▸ LISTED RECORDS:
|---|

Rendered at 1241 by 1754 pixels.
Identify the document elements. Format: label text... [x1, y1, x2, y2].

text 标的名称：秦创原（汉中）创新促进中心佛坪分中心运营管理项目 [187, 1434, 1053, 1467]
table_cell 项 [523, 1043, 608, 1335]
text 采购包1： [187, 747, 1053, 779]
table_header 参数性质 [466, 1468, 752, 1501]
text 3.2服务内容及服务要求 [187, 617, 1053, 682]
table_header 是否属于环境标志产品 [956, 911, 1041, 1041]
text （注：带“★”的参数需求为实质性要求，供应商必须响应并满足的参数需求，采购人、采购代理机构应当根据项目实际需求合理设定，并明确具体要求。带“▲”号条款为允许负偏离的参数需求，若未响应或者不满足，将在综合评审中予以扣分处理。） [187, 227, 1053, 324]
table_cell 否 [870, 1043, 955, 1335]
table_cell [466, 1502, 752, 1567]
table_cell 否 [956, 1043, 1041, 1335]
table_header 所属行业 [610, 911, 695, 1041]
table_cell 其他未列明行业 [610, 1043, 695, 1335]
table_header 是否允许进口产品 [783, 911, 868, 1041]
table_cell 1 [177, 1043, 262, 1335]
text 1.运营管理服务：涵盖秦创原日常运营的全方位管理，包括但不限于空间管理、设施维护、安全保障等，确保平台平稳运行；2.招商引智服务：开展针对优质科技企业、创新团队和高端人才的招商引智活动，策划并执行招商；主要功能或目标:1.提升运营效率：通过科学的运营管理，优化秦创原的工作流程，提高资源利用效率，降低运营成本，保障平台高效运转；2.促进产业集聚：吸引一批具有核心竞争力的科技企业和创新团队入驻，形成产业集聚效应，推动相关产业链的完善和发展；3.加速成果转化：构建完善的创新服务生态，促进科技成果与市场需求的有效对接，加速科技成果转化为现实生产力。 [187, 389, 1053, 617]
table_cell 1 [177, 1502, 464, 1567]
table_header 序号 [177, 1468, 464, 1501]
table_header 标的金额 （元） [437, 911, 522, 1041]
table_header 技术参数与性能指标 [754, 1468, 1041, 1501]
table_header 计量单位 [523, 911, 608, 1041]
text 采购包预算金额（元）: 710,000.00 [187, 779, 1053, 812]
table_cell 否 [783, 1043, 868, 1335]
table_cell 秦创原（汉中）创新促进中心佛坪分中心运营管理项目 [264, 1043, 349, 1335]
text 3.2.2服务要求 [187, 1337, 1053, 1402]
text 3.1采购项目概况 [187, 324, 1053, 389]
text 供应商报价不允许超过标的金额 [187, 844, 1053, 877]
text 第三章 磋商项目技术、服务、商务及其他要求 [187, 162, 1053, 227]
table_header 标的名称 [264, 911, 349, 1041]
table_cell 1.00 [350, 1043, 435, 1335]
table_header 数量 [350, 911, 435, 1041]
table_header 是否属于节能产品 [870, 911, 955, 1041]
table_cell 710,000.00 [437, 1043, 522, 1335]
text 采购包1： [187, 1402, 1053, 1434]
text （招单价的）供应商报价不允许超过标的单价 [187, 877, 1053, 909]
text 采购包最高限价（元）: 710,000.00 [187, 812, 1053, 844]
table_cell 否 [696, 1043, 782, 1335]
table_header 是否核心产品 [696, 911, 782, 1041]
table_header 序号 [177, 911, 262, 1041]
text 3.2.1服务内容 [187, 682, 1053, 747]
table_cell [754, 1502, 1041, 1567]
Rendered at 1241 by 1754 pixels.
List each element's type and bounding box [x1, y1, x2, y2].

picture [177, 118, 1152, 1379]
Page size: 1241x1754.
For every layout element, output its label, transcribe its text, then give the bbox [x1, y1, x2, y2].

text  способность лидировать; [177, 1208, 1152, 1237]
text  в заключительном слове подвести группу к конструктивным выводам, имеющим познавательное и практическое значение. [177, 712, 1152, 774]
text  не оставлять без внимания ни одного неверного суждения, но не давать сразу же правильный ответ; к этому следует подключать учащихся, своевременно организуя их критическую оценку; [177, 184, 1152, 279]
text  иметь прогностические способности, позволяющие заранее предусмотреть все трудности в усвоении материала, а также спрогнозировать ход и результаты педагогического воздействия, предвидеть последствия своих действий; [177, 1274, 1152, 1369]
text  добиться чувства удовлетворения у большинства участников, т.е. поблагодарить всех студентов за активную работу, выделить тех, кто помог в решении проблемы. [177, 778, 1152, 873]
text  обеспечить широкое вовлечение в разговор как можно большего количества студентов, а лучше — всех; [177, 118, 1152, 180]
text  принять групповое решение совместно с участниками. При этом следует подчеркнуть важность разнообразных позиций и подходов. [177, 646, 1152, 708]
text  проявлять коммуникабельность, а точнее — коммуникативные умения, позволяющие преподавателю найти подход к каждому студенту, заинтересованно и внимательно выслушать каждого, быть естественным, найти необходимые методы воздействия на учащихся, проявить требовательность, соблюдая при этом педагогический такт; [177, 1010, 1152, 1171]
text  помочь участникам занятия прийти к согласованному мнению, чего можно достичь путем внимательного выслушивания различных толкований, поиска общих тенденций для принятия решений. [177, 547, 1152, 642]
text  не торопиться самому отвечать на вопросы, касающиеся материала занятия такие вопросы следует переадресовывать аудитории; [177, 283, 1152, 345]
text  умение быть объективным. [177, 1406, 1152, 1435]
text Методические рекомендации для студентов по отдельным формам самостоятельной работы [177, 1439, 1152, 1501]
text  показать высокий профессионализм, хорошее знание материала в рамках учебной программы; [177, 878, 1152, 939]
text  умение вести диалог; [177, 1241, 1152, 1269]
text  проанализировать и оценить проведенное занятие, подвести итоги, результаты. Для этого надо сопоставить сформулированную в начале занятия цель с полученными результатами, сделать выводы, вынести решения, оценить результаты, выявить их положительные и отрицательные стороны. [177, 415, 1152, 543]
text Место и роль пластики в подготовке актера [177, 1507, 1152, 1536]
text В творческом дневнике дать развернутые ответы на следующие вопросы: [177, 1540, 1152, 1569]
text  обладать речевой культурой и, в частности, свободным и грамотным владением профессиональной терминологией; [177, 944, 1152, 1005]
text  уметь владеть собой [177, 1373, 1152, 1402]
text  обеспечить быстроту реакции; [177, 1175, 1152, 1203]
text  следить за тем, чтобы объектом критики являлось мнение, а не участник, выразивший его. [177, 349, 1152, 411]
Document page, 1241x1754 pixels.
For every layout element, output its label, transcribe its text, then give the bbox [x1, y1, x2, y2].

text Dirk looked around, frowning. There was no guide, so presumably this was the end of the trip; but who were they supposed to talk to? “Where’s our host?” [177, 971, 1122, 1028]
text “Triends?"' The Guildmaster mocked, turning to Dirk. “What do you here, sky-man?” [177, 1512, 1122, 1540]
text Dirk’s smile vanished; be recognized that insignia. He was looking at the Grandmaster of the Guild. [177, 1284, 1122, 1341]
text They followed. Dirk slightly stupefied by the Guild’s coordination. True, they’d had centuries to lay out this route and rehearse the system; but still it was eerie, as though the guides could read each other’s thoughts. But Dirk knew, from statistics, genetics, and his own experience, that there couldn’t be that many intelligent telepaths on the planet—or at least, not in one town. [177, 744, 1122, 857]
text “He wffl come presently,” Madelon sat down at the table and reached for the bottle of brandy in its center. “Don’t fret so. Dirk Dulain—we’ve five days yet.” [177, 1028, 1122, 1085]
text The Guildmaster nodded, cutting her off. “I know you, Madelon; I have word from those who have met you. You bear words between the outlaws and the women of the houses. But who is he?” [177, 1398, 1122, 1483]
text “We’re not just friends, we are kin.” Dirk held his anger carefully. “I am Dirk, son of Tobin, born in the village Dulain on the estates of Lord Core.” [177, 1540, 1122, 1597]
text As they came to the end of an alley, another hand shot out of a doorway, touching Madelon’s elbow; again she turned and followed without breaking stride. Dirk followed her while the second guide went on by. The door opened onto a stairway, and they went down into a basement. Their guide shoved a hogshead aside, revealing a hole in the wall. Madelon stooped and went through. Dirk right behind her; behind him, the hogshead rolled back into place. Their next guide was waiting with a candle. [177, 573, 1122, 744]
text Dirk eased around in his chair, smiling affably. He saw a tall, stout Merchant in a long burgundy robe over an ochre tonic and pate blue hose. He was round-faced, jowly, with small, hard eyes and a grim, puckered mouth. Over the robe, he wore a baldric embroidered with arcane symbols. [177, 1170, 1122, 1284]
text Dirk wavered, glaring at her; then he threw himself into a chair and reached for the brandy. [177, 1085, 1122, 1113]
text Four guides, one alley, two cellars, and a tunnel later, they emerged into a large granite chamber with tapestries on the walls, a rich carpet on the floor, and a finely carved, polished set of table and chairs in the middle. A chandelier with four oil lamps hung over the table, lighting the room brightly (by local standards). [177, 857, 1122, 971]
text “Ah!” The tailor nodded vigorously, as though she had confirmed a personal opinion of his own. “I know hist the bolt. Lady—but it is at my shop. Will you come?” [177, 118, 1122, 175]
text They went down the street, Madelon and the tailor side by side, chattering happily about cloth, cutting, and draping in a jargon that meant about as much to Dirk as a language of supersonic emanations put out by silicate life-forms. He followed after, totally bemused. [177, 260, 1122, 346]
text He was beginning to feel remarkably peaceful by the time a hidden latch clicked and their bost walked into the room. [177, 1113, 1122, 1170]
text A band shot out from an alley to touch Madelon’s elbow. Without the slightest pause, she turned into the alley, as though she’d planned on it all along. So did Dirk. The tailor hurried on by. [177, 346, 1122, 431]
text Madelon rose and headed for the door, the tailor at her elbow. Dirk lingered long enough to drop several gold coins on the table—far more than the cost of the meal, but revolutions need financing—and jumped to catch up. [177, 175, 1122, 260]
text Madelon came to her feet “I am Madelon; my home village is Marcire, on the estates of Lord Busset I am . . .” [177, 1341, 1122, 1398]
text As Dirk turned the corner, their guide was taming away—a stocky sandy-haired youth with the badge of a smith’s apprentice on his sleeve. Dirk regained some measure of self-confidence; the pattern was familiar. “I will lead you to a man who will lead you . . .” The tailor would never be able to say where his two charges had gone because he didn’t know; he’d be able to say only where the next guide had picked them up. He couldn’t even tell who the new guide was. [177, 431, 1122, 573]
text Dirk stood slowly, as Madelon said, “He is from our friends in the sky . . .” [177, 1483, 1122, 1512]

|---|

Each line of the entries that contains the word "this" should be listed.

▸ SOLUTION TO THE PROBLEM:
text Dirk looked around, frowning. There was no guide, so presumably this was the end of the trip; but who were they supposed to talk to? “Where’s our host?” [177, 971, 1122, 1028]
text They followed. Dirk slightly stupefied by the Guild’s coordination. True, they’d had centuries to lay out this route and rehearse the system; but still it was eerie, as though the guides could read each other’s thoughts. But Dirk knew, from statistics, genetics, and his own experience, that there couldn’t be that many intelligent telepaths on the planet—or at least, not in one town. [177, 744, 1122, 857]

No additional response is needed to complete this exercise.